Thursday, February 15, 2007

My Perfect Valentines

I got to have dinner last night with my three perfect Valentines: my huzzband, my son, and my daughter. We had our "traditional" pizza with toppings in the shape of a heart, born of Boboli, pasta, salad and ice cream in fancy dishes. The kids gave me cards they made themselves -- my son made his out of origami, my daughter drew a cute picture of a tiger (she was born in the year of the tiger).
My husband skipped the card this year, undoubtedly because the line at Safeway was moving too slowly for him to get a card, too. I knew the "dozen" red roses were from Safeway before he told me, because there were fourteen stems -- and we all know that "at Safeway, a dozen roses means fourteen stems," as they so cheerfully state in their radio ads. Not that I was counting. Okay, I counted -- but only because I was wondering if he got them from Safeway or not.
He had an entertaining time in that line of men trying to buy roses. Almost as much fun as I had waiting in the See's Candy store line earlier that day. For the first time in my life, I saw somebody buying the seventy-something dollar ginormous Gift of Elegance box of chocolates. "I want to be his Valentine," I whispered to the woman standing next to me, and she nodded in agreement. None of us standing in line had ever received the Gift of Elegance, and since I did not run away with the mysterious man who bought it, I'm pretty sure I will never receive a box of chocolates that big. Which, actually, is okay. But I was pretty impressed to witness somebody actually buying that gargantuan box of chocolates. That man is a god among gift givers.
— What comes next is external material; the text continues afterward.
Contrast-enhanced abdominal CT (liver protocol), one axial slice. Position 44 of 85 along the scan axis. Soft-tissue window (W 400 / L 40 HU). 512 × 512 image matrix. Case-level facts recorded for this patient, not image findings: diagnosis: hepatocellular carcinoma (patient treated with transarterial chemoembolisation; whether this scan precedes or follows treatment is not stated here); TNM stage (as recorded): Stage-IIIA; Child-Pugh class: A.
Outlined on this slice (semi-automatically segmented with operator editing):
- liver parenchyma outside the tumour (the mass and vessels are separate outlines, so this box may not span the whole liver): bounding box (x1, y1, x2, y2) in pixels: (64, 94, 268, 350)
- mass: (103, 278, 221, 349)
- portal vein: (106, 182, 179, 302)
I managed to get my very tiny box of chocolates for my husband, and some lollipops for my kids. Went to the store to get the fixin's for our special dinner. Everything was last minute, since I had spent the previous two days lolling around the house, with the Almost-Flu. You know, the Almost-Flu: it's not quite the flu, but you've got most of the symptoms, and you're telling everybody it's not the flu because you don't want it to be the flu, plus you don't want your kids and all their friends to have the flu, so it better not be the Real Full-Blown Flu. After a couple days, you feel better, confirming that it was just some minor viral infection, a.k.a., the Almost-Flu.
Anyway, so I did not have the flu, but I was pretty sick, so I needed to get out of the house and buy some food for us to eat. Fortunately, I didn't have a demanding spouse to please, just a pretty easy to please family to feed a somewhat "special" meal. No reservations to make. No babysitters to hire. No jewelry purchases to worry about. It was a down home kind of Valentine's Day, and it turned out to be just perfect. The kind a kid will remember when they grow up. And the kind I will definitely remember for a long time.
Or at least as long as my memory holds out.